The deaths stunned those who live in the Hovinens’ upscale neighborhood, where big houses on recessed lots allow people to keep to themselves if they want, and many do.

“Everybody is kind of shocked because of the way they went about this in the basement,” said Todd Swann, 52, who shoes horses at a stable down the hill from the Hovinens’ home.

In the heavily wooded Northeast Ohio neighborhood of understated wealth, the Hovinens weren’t well known. They showed up at a block party last fall but mostly spent leisure time at a swanky club alongside Lake Erie or cruising on their 40-foot boat.

Little has emerged about the couple, who married in Columbus when they were both 24 and just out of Ohio State University.

St. Vincent hospital said Jennifer Hovinen was suspended July 1 — the last day either Hovinen was seen — from a public relations and marketing job that put her in regular contact with the media, and occasionally on TV, to provide medical updates on high-profile patients. Two years ago her office issued a news release on the dangers of carbon monoxide poisoning.

The marketing side of her job typically involved advertising to promote the hospital’s image in competition with bigger and richer rivals, including the Cleveland Clinic.

The hospital has declined to comment beyond a statement emphasizing that it is determined to find out what happened, correct it and cooperate with authorities.

Russell police didn’t confirm the newspaper’s report, and Chief Tim Carroll was unavailable to discuss it. Several messages were left for him.

Police in suburban Beachwood have confirmed they searched a post office box that might have been used in the alleged hospital scam, and the coroner said Jennifer Hovinen had left a vague apology note for her mother.

Family members issued a brief statement to say they were saddened and needed privacy. Relatives were seen taking boxes from the Hovinen home after the deaths were reported, but they didn’t talk to reporters. They could not be reached later by The Associated Press, which left messages at the homes of three possible relatives living in the area.

Jeffrey Hovinen was an attorney and tax consultant. He worked for a real-estate developer and eventually went off on his own, founding a tax and real estate consulting firm that required long business trips across the country.

“He is known by our team as loyal, straight shooting, hard working and dedicated to our clients. He will be missed as a mentor, peer, friend and business partner,” his firm said in a statement.

The Hovinens had a boat, leased Porsches in the garage behind a white picket fence and a manicured lawn still cut neatly a week after their deaths.

But they also filed for bankruptcy court protection in 1992 and ran into financial trouble again in late 1997, when they lived in nearby Novelty and the Internal Revenue Service filed a $20,694 federal tax lien.

By 1999, the Hovinens were able to move to their dream house in Russell, valued then at $409,000 and purchased with a $451,250 mortgage.

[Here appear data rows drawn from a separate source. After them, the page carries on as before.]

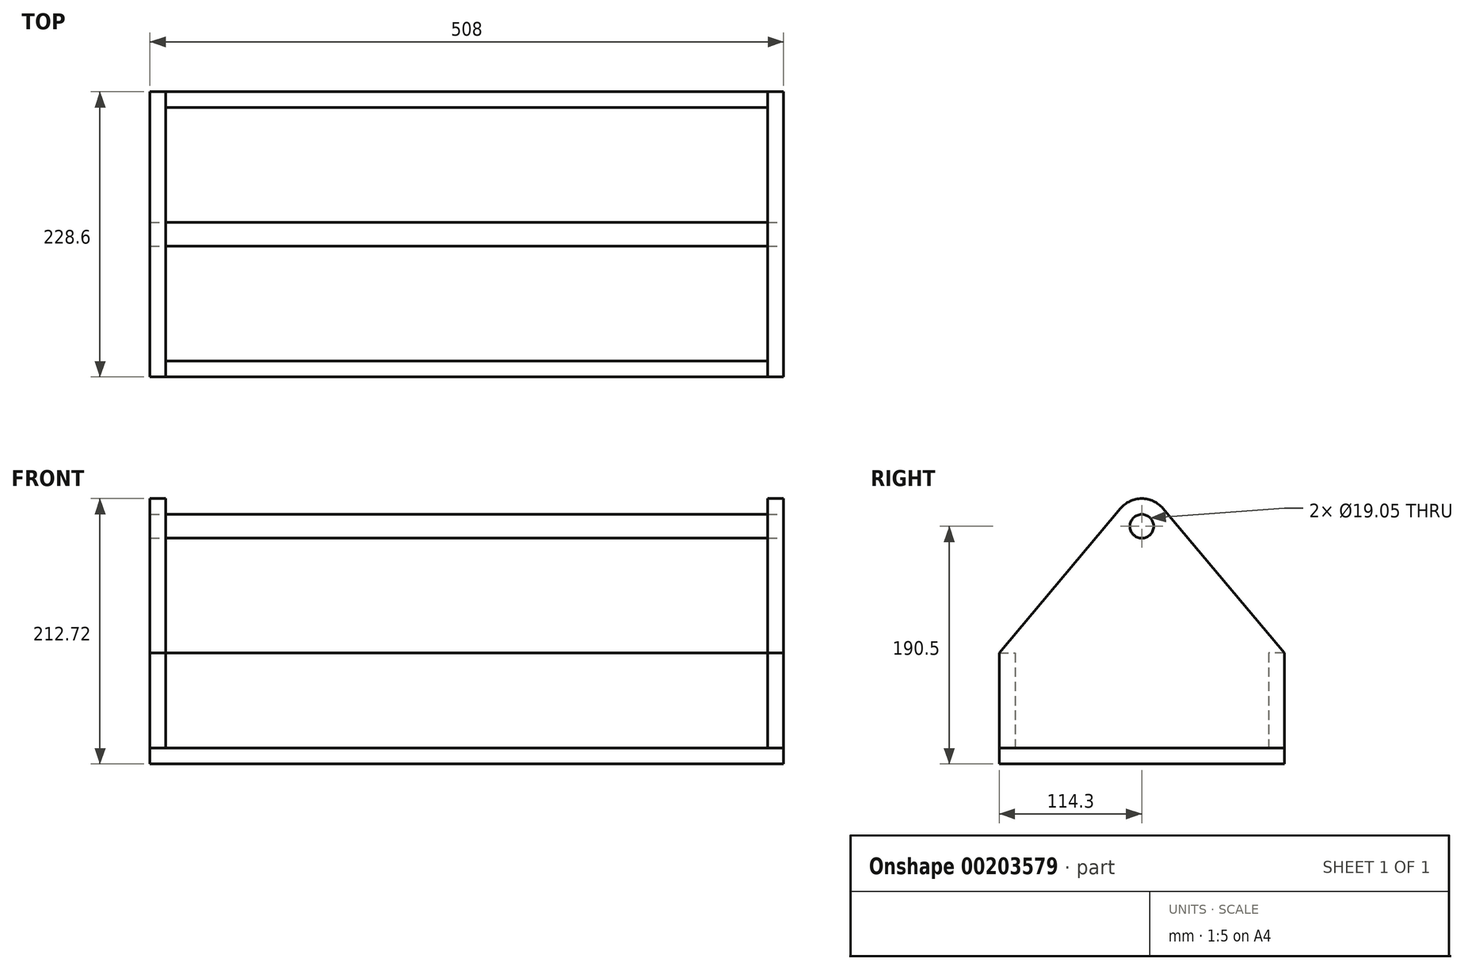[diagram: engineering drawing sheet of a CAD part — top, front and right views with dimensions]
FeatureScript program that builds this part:
annotation { "Feature Type Name" : "Feature", "Feature Type Description" : "" }
export const myFeature = defineFeature(function(context is Context, id is Id, definition is map)
    precondition{}
    {
        {
            var Q0;
            Q0=qCreatedBy(makeId("Top.planeOp"),FACE);
            var sketch = newSketch(context, id + "F0", { "sketchPlane" : qUnion([Q0])});
            skLineSegment(sketch, "E0.bottom", {"start": v(-254, 114.3) * mm, "end": v(254, 114.3) * mm});
            skLineSegment(sketch, "E0.top", {"start": v(-254, -114.3) * mm, "end": v(254, -114.3) * mm});
            skLineSegment(sketch, "E0.left", {"start": v(-254, 114.3) * mm, "end": v(-254, -114.3) * mm});
            skLineSegment(sketch, "E0.right", {"start": v(254, 114.3) * mm, "end": v(254, -114.3) * mm});
            skPoint(sketch, "E0.middle", {"position": v(0, 0) * mm});
            skSolve(sketch);
        }
        {
            var Q0;
            Q0=makeQuery(id+"F0.imprint","IMPRINT",FACE,{"disambiguationData":[TD([[makeQuery(id+"F0.imprint","IMPRINT",EDGE,{"derivedFrom":sQuery(id+"F0.wireOp",EDGE,"E0.bottom")}),-1.0]])]});
            extrude(context, id + "F1", {"entities" : qUnion([Q0]), "depth" : 12.7 * mm});
        }
        {
            var Q0;
            Q0=makeQuery(id+"F1.opExtrude","SWEPT_FACE",FACE,{"disambiguationData":[OSD([sQuery(id+"F0.wireOp",EDGE,"E0.right")])]});
            var sketch = newSketch(context, id + "F2", { "sketchPlane" : qUnion([Q0])});
            skLineSegment(sketch, "E1", {"start": v(-114.3, 12.7) * mm, "end": v(-114.3, 88.9) * mm});
            skLineSegment(sketch, "E2", {"start": v(114.3, 12.7) * mm, "end": v(114.3, 88.9) * mm});
            skCircle(sketch, "E3", {"center": v(0, 190.5) * mm, "radius": 9.53 * mm});
            skPoint(sketch, "E3.centerSnap0", {"position": v(0, 12.7) * mm});
            skArc(sketch, "E4.0", {"start": v(17.02, 204.79) * mm, "mid": v(0, 212.72) * mm, "end": v(-17.02, 204.79) * mm});
            skLineSegment(sketch, "E5", {"start": v(-114.3, 88.9) * mm, "end": v(-17.02, 204.79) * mm});
            skLineSegment(sketch, "E6", {"start": v(114.3, 88.9) * mm, "end": v(17.02, 204.79) * mm});
            skSolve(sketch);
        }
        {
            var Q0;
            Q0=makeQuery(id+"F2.imprint","IMPRINT",FACE,{"disambiguationData":[TD([[makeQuery(id+"F2.imprint","IMPRINT",EDGE,{"derivedFrom":sQuery(id+"F2.wireOp",EDGE,"E1")}),-1.0]])]});
            extrude(context, id + "F3", {"entities" : qUnion([Q0]), "oppositeDirection" : true, "depth" : 12.7 * mm});
        }
        {
            var Q0;
            Q0=makeQuery(id+"F3.opExtrude","SWEPT_BODY",BODY,{"disambiguationData":[OSD([sQuery(id+"F0.wireOp",EDGE,"E0.right"),sQuery(id+"F2.wireOp",EDGE,"E1"),sQuery(id+"F2.wireOp",EDGE,"E2"),sQuery(id+"F2.wireOp",EDGE,"E3"),sQuery(id+"F2.wireOp",EDGE,"E4.0"),sQuery(id+"F2.wireOp",EDGE,"E5"),sQuery(id+"F2.wireOp",EDGE,"E6")])]});
            var Q1;
            Q1=qCreatedBy(makeId("Right.planeOp"),FACE);
            mirror(context, id + "F4", {"entities" : qUnion([Q0]), "mirrorPlane" : qUnion([Q1])});
        }
        {
            var Q0;
            Q0=makeQuery(id+"F1.opExtrude","CAP_FACE",FACE,{"disambiguationData":[OSD([sQuery(id+"F0.wireOp",EDGE,"E0.bottom"),sQuery(id+"F0.wireOp",EDGE,"E0.top"),sQuery(id+"F0.wireOp",EDGE,"E0.left"),sQuery(id+"F0.wireOp",EDGE,"E0.right")])],"isStart":false});
            var sketch = newSketch(context, id + "F5", { "sketchPlane" : qUnion([Q0])});
            skLineSegment(sketch, "E7.0", {"start": v(241.3, 114.3) * mm, "end": v(241.3, -114.3) * mm});
            skLineSegment(sketch, "E8.0", {"start": v(-254, 114.3) * mm, "end": v(254, 114.3) * mm});
            skLineSegment(sketch, "E9.0", {"start": v(-241.3, 114.3) * mm, "end": v(-241.3, -114.3) * mm});
            skLineSegment(sketch, "E10", {"start": v(241.3, 101.6) * mm, "end": v(-241.3, 101.6) * mm});
            skSolve(sketch);
        }
        {
            var Q0;
            {var subQ3=sQuery(id+"F5.wireOp",EDGE,"E10");Q0=makeQuery(id+"F5.imprint","IMPRINT",FACE,{"disambiguationData":[TD([[makeQuery(id+"F5.imprint","IMPRINT",EDGE,{"derivedFrom":subQ3}),-1.0]])]});}
            var Q1;
            Q1=makeQuery(id+"F4.opPattern","COPY",VERTEX,{"derivedFrom":makeQuery(id+"F3.opExtrude","CAP_VERTEX",VERTEX,{"disambiguationData":[OSD([sQuery(id+"F2.wireOp",EDGE,"E2"),sQuery(id+"F2.wireOp",EDGE,"E6")])],"isStart":true}),"instanceName":"1"});
            extrude(context, id + "F6", {"entities" : qUnion([Q0]), "endBound" : BoundingType.UP_TO_VERTEX, "endBoundEntityVertex" : qUnion([Q1]), "depth" : 25.4 * mm});
        }
        {
            var Q0;
            Q0=makeQuery(id+"F6.opExtrude","SWEPT_BODY",BODY,{"disambiguationData":[OSD([sQuery(id+"F5.wireOp",EDGE,"E7.0"),sQuery(id+"F5.wireOp",EDGE,"E8.0"),sQuery(id+"F5.wireOp",EDGE,"E9.0"),sQuery(id+"F5.wireOp",EDGE,"E10")])]});
            var Q1;
            Q1=qCreatedBy(makeId("Front.planeOp"),FACE);
            mirror(context, id + "F7", {"entities" : qUnion([Q0]), "mirrorPlane" : qUnion([Q1])});
        }
        {
            var Q0;
            Q0=makeQuery(id+"F2.imprint","IMPRINT",FACE,{"disambiguationData":[TD([[makeQuery(id+"F2.imprint","IMPRINT",EDGE,{"derivedFrom":sQuery(id+"F2.wireOp",EDGE,"E3")}),1.0]])]});
            var Q1;
            Q1=makeQuery(id+"F4.opPattern","COPY",FACE,{"derivedFrom":makeQuery(id+"F3.opExtrude","CAP_FACE",FACE,{"disambiguationData":[OSD([sQuery(id+"F0.wireOp",EDGE,"E0.right"),sQuery(id+"F2.wireOp",EDGE,"E1"),sQuery(id+"F2.wireOp",EDGE,"E2"),sQuery(id+"F2.wireOp",EDGE,"E3"),sQuery(id+"F2.wireOp",EDGE,"E4.0"),sQuery(id+"F2.wireOp",EDGE,"E5"),sQuery(id+"F2.wireOp",EDGE,"E6")])],"isStart":true}),"instanceName":"1"});
            extrude(context, id + "F8", {"entities" : qUnion([Q0]), "endBound" : BoundingType.UP_TO_SURFACE, "oppositeDirection" : true, "endBoundEntityFace" : qUnion([Q1]), "depth" : 25.4 * mm});
        }
    });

The rare dose of bad press for bucolic Russell left a mixed response from residents: shock at the deaths but relief that it was a private affair, not the result of an intruder.

Bud Burkle, 65, a retired banker and treasurer of the neighborhood association, didn’t know the Hovinens but said devastating circumstances must have led to their deaths.

“Once I found out that it was self-inflicted, my next question in my own mind was: What would be so horrible that would cause them to do that together?” he said.